Nuova tappa della rassegna ‘Un anno con Grazia. Per i 100 anni del Nobel a Grazia Deledda 1926-2026’ che – in occasione del centenario del conferimento del premio per la letteratura alla scrittrice di Nuoro – restituisce alla contemporaneità la forza e l’attualità di una delle voci più alte della cultura sarda e della letteratura italiana ed europea, attraverso un articolato percorso a Pesaro e in provincia partito lo scorso febbraio.
In settembre ‘Deledda sul grande schermo’, due appuntamenti al Cinema Solaris per raccontare il legame indissolubile tra la scrittura deleddiana e il cinema, realizzati in collaborazione con la Cineteca Sarda e FASI (Federazione delle Associazioni Sarde in Italia).
Lunedì 21 settembre ore 21, la proiezione del film Quasi Grazia di Peter Marcias, con Laura Morante, Irene Maiorino, Ivana Monti, Roberto Citran, Roberto De Francesco, Monica Demuru, Gala Zohar Martinucci e Stefano Mereu (Italia, 2025, durata 80’) basato sul romanzo omonimo di Marcello Fois che racconta la vita della scrittrice sarda. L’introduzione sarà a cura di Fois e del regista.

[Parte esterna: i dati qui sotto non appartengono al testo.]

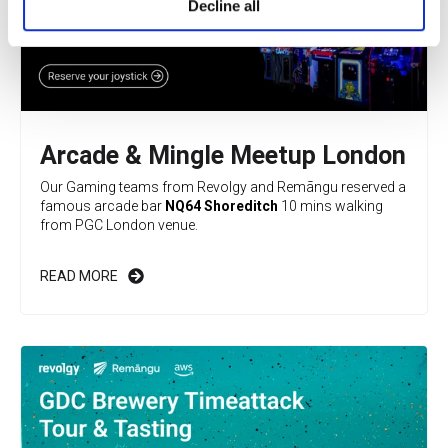
Decline all
Arcade & Mingle Meetup London
Our Gaming teams from Revolgy and Remāngu reserved a
famous arcade bar
NQ64 Shoreditch
10 mins walking
from PGC London venue.
READ MORE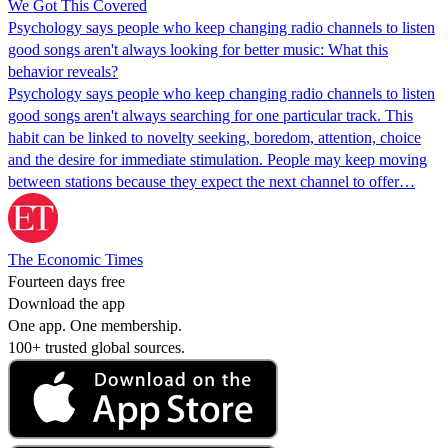
We Got This Covered
Psychology says people who keep changing radio channels to listen
good songs aren't always looking for better music: What this
behavior reveals?
Psychology says people who keep changing radio channels to listen
good songs aren't always searching for one particular track. This
habit can be linked to novelty seeking, boredom, attention, choice
and the desire for immediate stimulation. People may keep moving
between stations because they expect the next channel to offer…
The Economic Times
Fourteen days free
Download the app
One app. One membership.
100+ trusted global sources.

Lunedì 28 settembre ore 21, la proiezione del film Cenere di Febo Mari – tratto dall’omonimo romanzo del 1904 della scrittrice – con Eleonora Duse, Febo Mari, Misa Mordeglia Mari ed Ettore Casarotti (Italia, 1916, durata 30’), con accompagnamento musicale dal vivo di Mario Mariani (tastiere, live electronics). La presentazione è a cura di Antonello Zanda direttore della Cineteca Sarda. Curiosità: il film vede protagonista Eleonora Duse nella sua unica interpretazione cinematografica.

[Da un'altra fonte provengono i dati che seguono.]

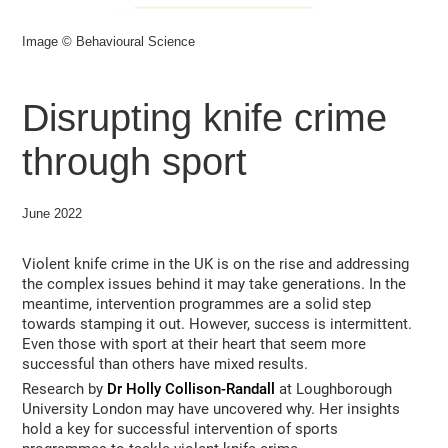
Image © Behavioural Science
Disrupting knife crime
through sport
June 2022
Violent knife crime in the UK is on the rise and addressing
the complex issues behind it may take generations. In the
meantime, intervention programmes are a solid step
towards stamping it out. However, success is intermittent.
Even those with sport at their heart that seem more
successful than others have mixed results.
Research by
Dr Holly Collison-Randall
at Loughborough
University London may have uncovered why. Her insights
hold a key for successful intervention of sports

Il programma si articola tra incontri, letture sceniche, lezioni, degustazioni enogastronomiche, concerti, installazioni urbane e proiezioni cinematografiche, in un dialogo continuo tra parola scritta, arti performative, musica, cinema e saperi del territorio e si configura così non solo come celebrazione commemorativa ma come spazio di incontro e di riflessione condivisa, capace di restituire a Grazia Deledda la complessità, la modernità e l’urgenza di una scrittura che continua a parlare al presente e a interrogare il futuro.
A cura dell’Associazione Culturale Sarda “Eleonora D’Arborea”, il progetto nasce come iniziativa corale fondata sulla collaborazione, a livello locale e nazionale, tra enti pubblici, associazioni culturali e istituzioni scolastiche, e si realizza con il Comune di Pesaro, la FASI – Federazione delle Associazioni Sarde in Italia, l’ISRE (Istituto Superiore Regionale Etnografico di Nuoro) e con l’Accademia degli Assorditi di Urbino, l’Accademia di Belle Arti di Urbino, l’Associazione culturale Le Voci dei Libri APS, l’Associazione culturale LiberaMente, l’Associazione culturale Malik di Cagliari, la Biblioteca-Archivio “Vittorio Bobbato”, Pesaro Biblioteche/Biblioteca San Giovanni, il Cinema Solaris, la Cineteca Sarda di Cagliari, il Comune di Colli al Metauro, l’Istituto Professionale Statale per i servizi alberghieri e la ristorazione “Santa Marta”, la Libreria Il Catalogo, l’Università dei Saperi “Giulio Grimaldi” di Fano, l’Università dell’Età Libera di Pesaro e Utopia – Bar trattoria sociale.